The Meditation is taken from the opera’s second act, and immediately precedes the first appearance of the converted Thaïs in the rough habit of a repentant pilgrim. One of the most dramatic violin solos in all operatic literature, its soaring melodies, and pulsating emotion have made it a favorite of violinists and a hugely popular standalone piece ever since. It is, in a word, gorgeous, and perfectly captures what Debussy called its composer’s “power of pleasing, which, strictly speaking, is a gift.”

Program Notes by Chris Vaneman

Antonín Dvořák (1841–1904)
Czech Suite in D Major, Op. 39 (1879)

The Czech suite was written at the point in Dvořák's career when his fame as a composer was burgeoning. The popularity of nationalist music was growing. Liszt had had great success with his set of Hungarian rhapsodies, composed from 1846 onwards, and Brahms had followed on with his famous set of 21 Hungarian dances. The music publisher Fritz Simrock was looking for more music of this kind, and on the recommendation of Brahms approached Dvořák to commission a new work. The commission saw the publication of a set of 16 Slavonic dances which were originally written for piano duet. The work was a huge success. Simrock made a handsome profit and Dvořák received a pitifully small fee. At Simrock's request Dvořák orchetrated the dances, and they were published as his Opus 46. This time Dvořák got a much higher fee. The Czech suite was written the following year.

Evidently there was little love lost between Dvořák and Simrock, but the collaboration was one that the aspiring young composer could not avoid. Dvořák did not approve of the publisher's business methods, which involved presenting misleading information to the public. The two fell out over the question of how Dvořák's first name, "Antonín" was to appear on the publications. On the cover of the Slavonic dances, Simrock printed it using the German version "Anton". This was because at the time the intellectual world of Prague was mostly German speaking, and Czech speakers were often regarded as ignorant country bumpkins. Dvořák was justly outraged by having his name printed in this form, and for later publications a compromise had to be reached. For the Czech suite the name was abbreviated to "Ant.". Simrock also liked giving misleadingly high opus numbers works to imply modernity and the maturity of the composer. Dvořák insisted that the Czech suite was his Opus 39, even though it was written the year after his Op 46 Slavonic dances.

The work is made up of five movements, three of which are traditional Czech dances, and two are descriptive of the Bohemian countryside which inspired much of Dvořák's music. The first movement is a pastorale in which the bucolic atmosphere is created by drone sounds accompanying a long lyrical melody which is passed around the orchestra and meanders through different keys. Other textures are used to accompany it including prominent birdsong in places.

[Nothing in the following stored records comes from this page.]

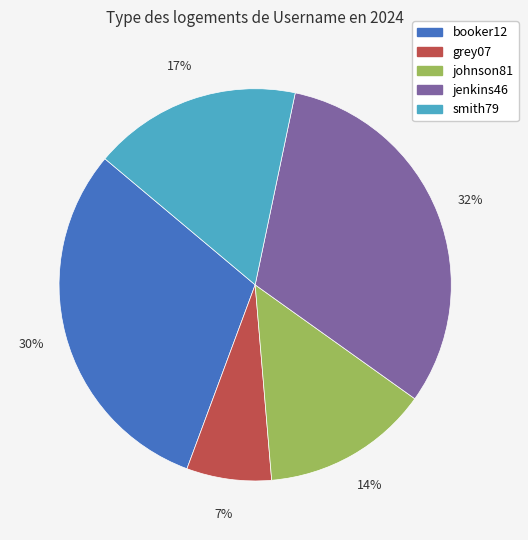

Do jenkins46 and booker12 together represent more than half of the pie?

Yes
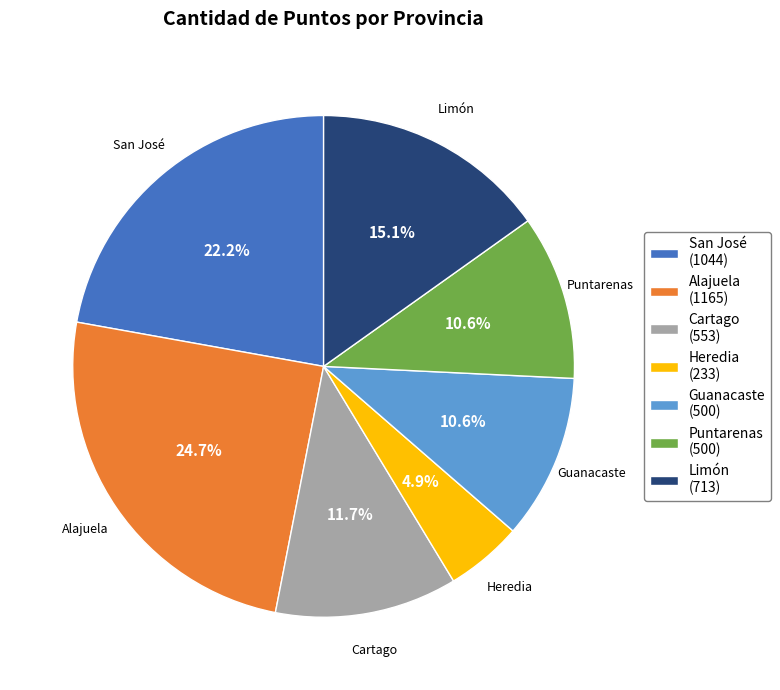

What is the largest slice in the pie chart?

Alajuela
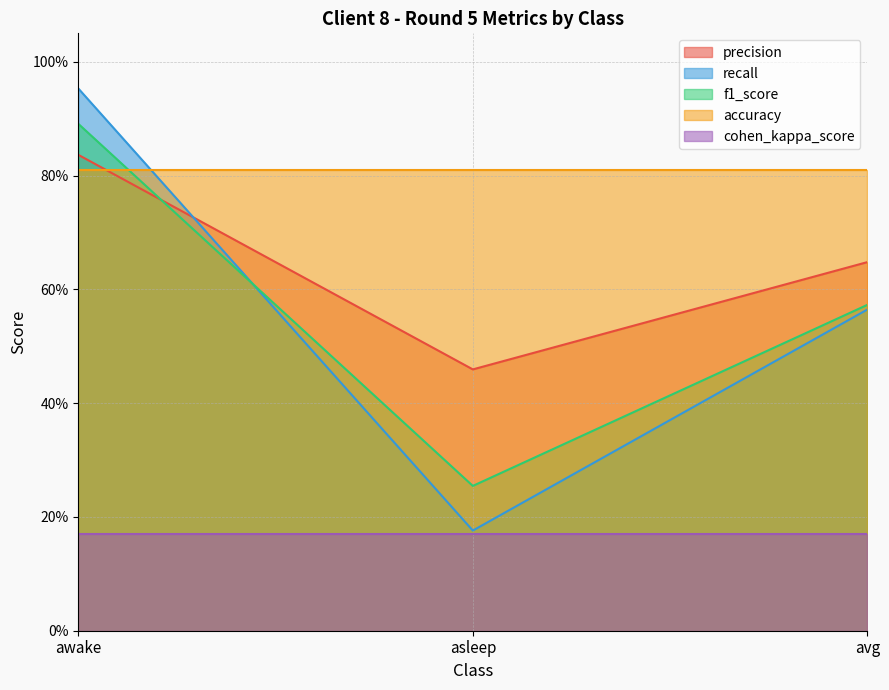

What is the label of the 3rd point from the left?

avg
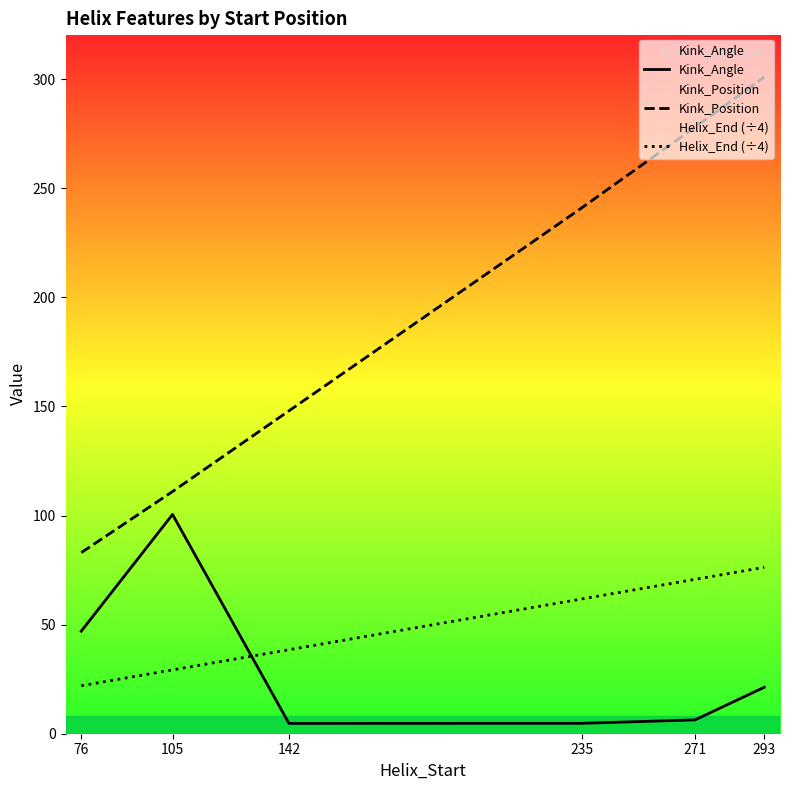

How many lines are shown in the chart?

3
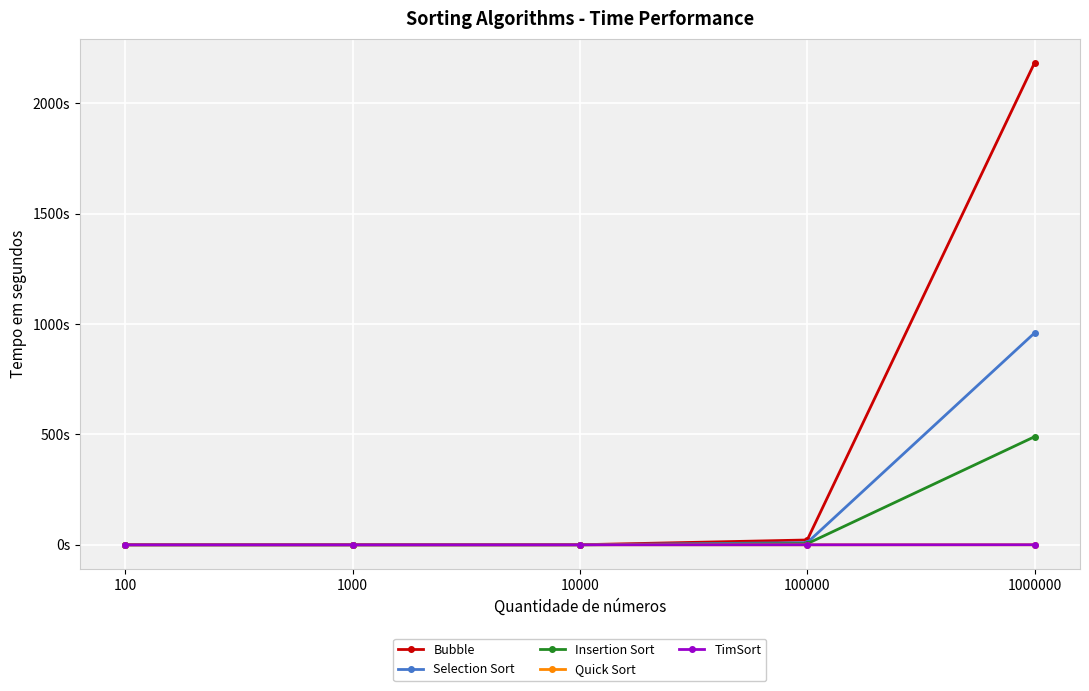

True or false: Quick Sort and Bubble intersect in this chart.

False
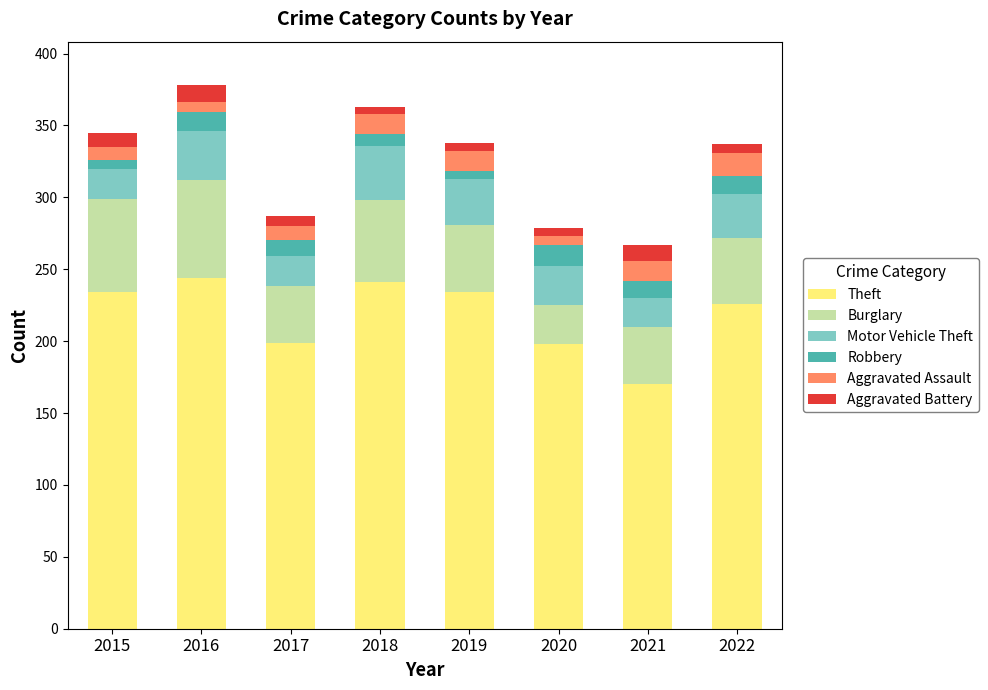

What are all the series names shown in the legend?

Theft, Burglary, Motor Vehicle Theft, Robbery, Aggravated Assault, Aggravated Battery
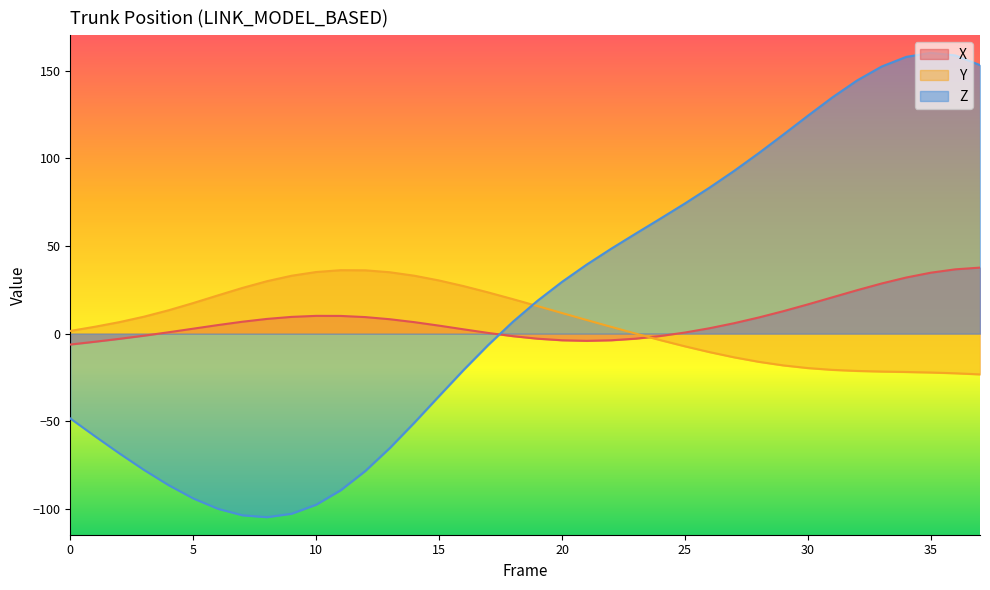

Does the chart have visible grid lines?

No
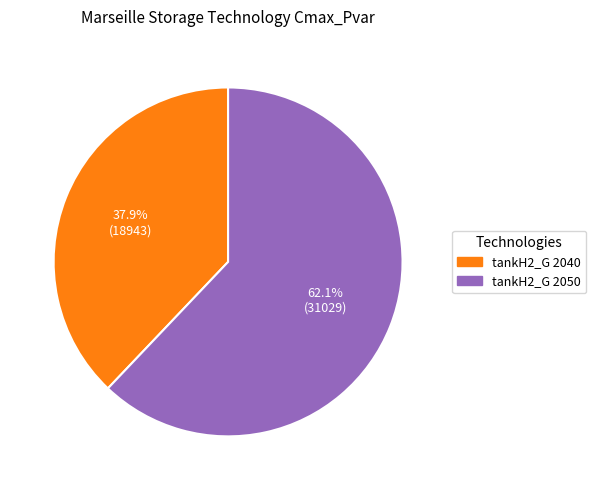

Is there a majority slice in this chart?

Yes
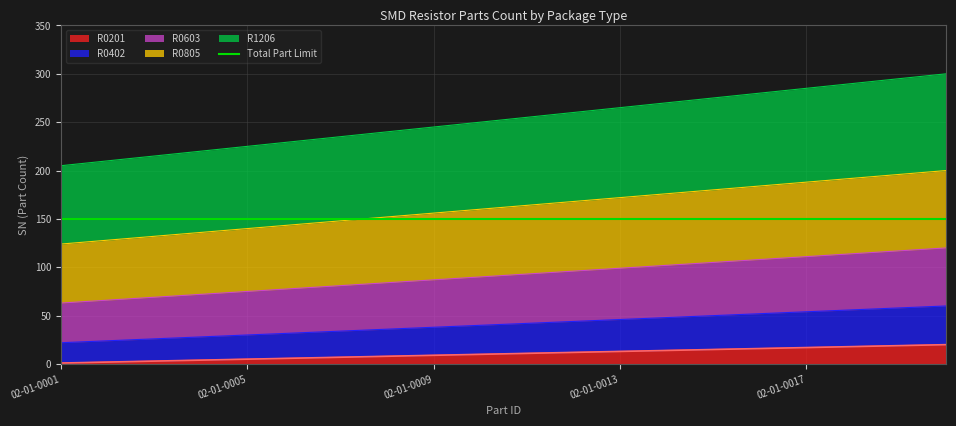

True or false: R0201 and R0603 intersect in this chart.

False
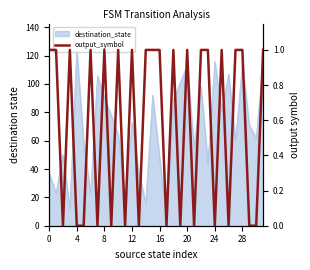

True or false: the data shows 1 at 10.

True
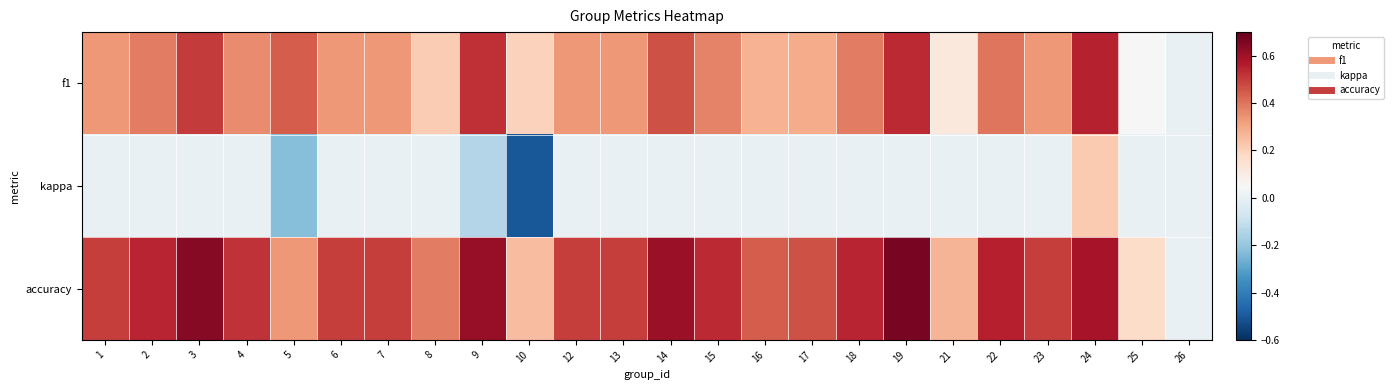

What is the spread (max minus min) of values at 10?

0.8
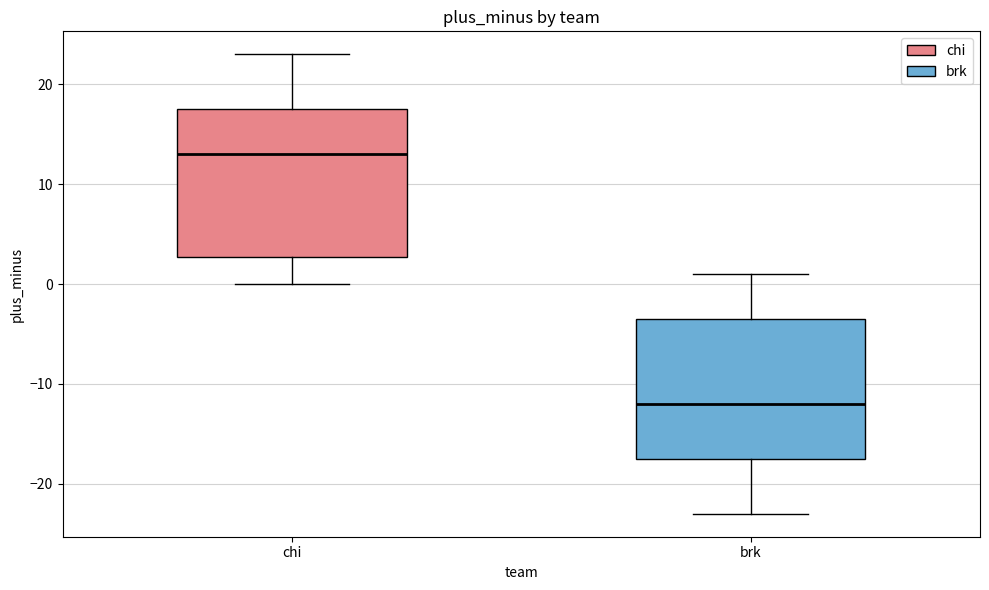

Reading left to right, read every box against the y-axis: the position of its median line, the range the box covers, and the ends of its whiskers. The values are not printed on the chart, so give them approximately, as read against the axis.

chi: median 13, box 3 to 18, whiskers 0 to 23
brk: median -12, box -17 to -3, whiskers -23 to 1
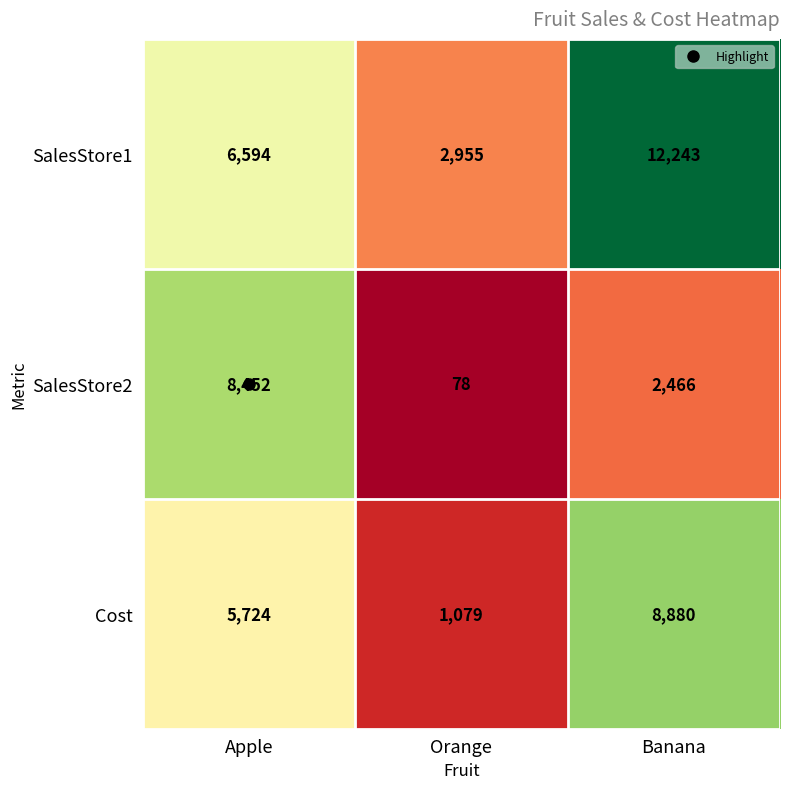

Is it true that SalesStore2 equals 8452 at Apple?

True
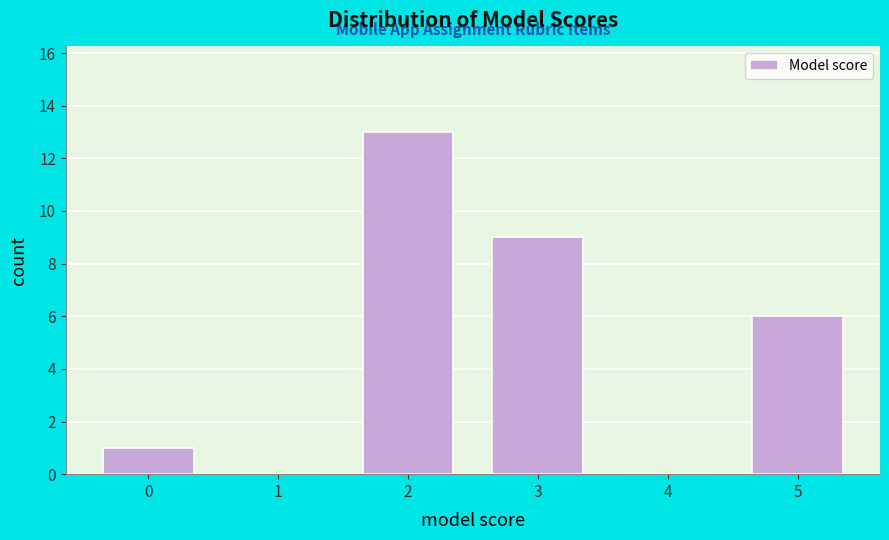

Reading right to left, transcribe all the data shown in this chart.

5=6	4=0	3=9	2=13	1=0	0=1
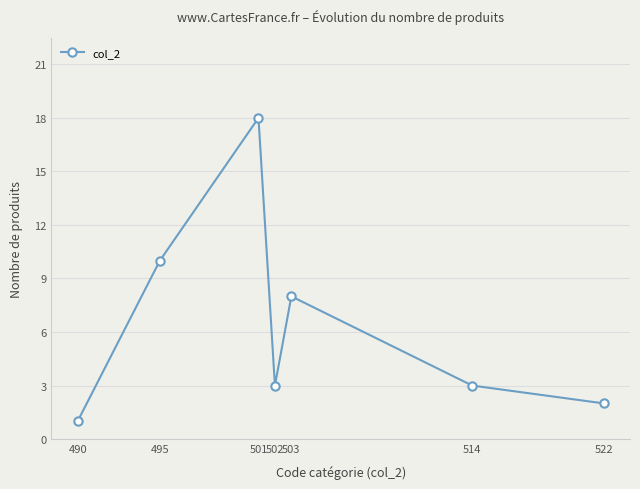

What is the minimum value shown in the chart?

1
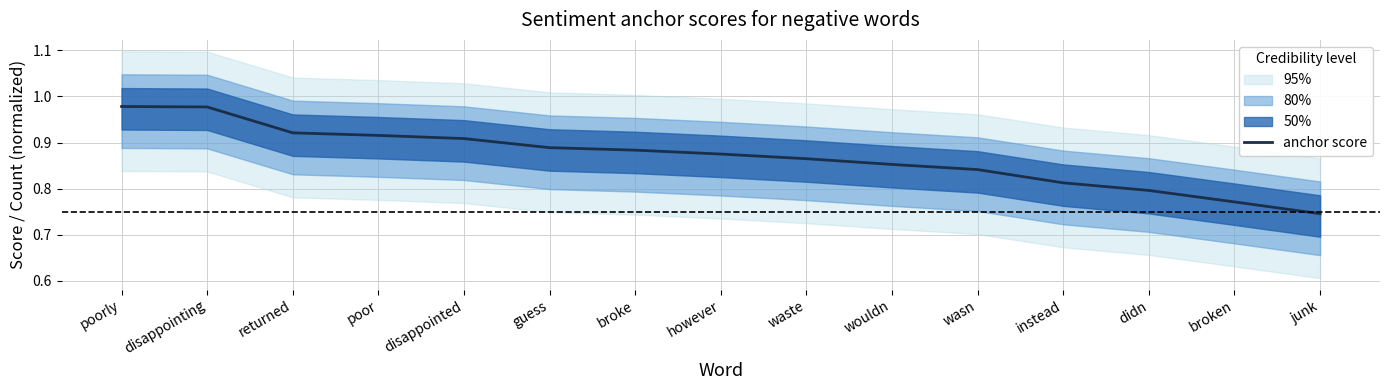

Reading right to left, what are all the values shown in this chart?

junk=0.7	broken=0.8	didn=0.8	instead=0.8	wasn=0.8	wouldn=0.9	waste=0.9	however=0.9	broke=0.9	guess=0.9	disappointed=0.9	poor=0.9	returned=0.9	disappointing=1.0	poorly=1.0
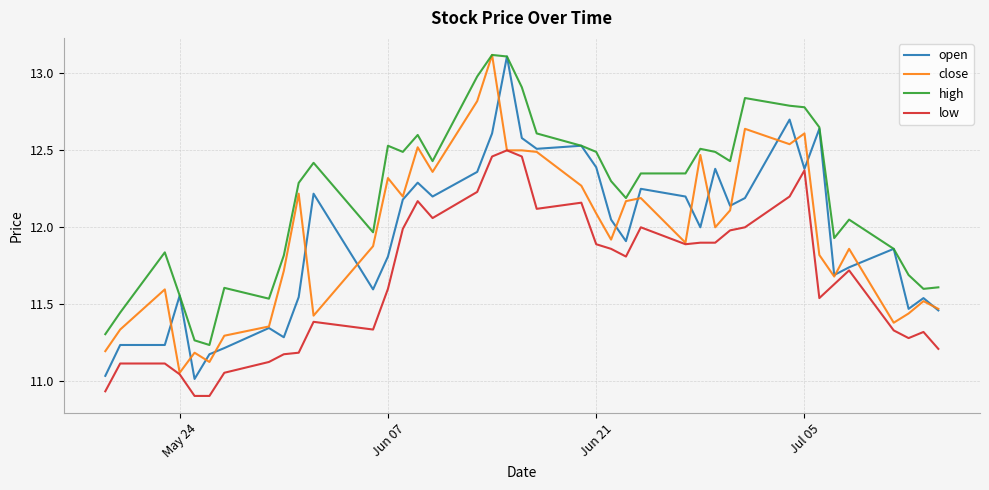

Which series has the largest total across all categories?

high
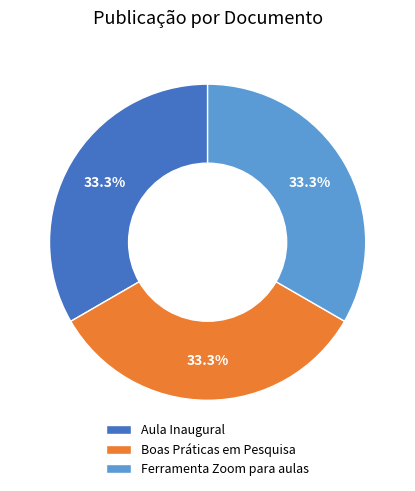

How many segments does this pie chart have?

3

The second movement is a Polka - the most celebrated of Bohemian dances that found its way into many nineteenth century composers' work. It is a dance in duple time with a characteristic rhythmic pattern. Dvořák's movement is in the minor key with a beautiful recurring melody, contrasted by a more lively trio.

The third movement is a sousedská which is dance in three quarter time. It has a calm, swaying character and it is usually danced in pairs. Simrock gave the movement the alternative title of Minuet, but the character of the music is quite different from the Viennese minuet of the classical period. It has long legato lines with occasional rhythmic snaps.

The fourth movement is a romance that takes us back into the countryside. It is slower and gentler than the two preceding dances, and like the first movement has a lyrical melody that passes around the orchestra.

The final movement is a furiant. This is a fast energetic dance that swaps regularly between duple and triple time. It provides a lively and exuberant conclusion to the work. Dvorak wrote another two very famous furiants, one in his Slavonic dances opus 46, and the other as the third movement of his sixth symphony.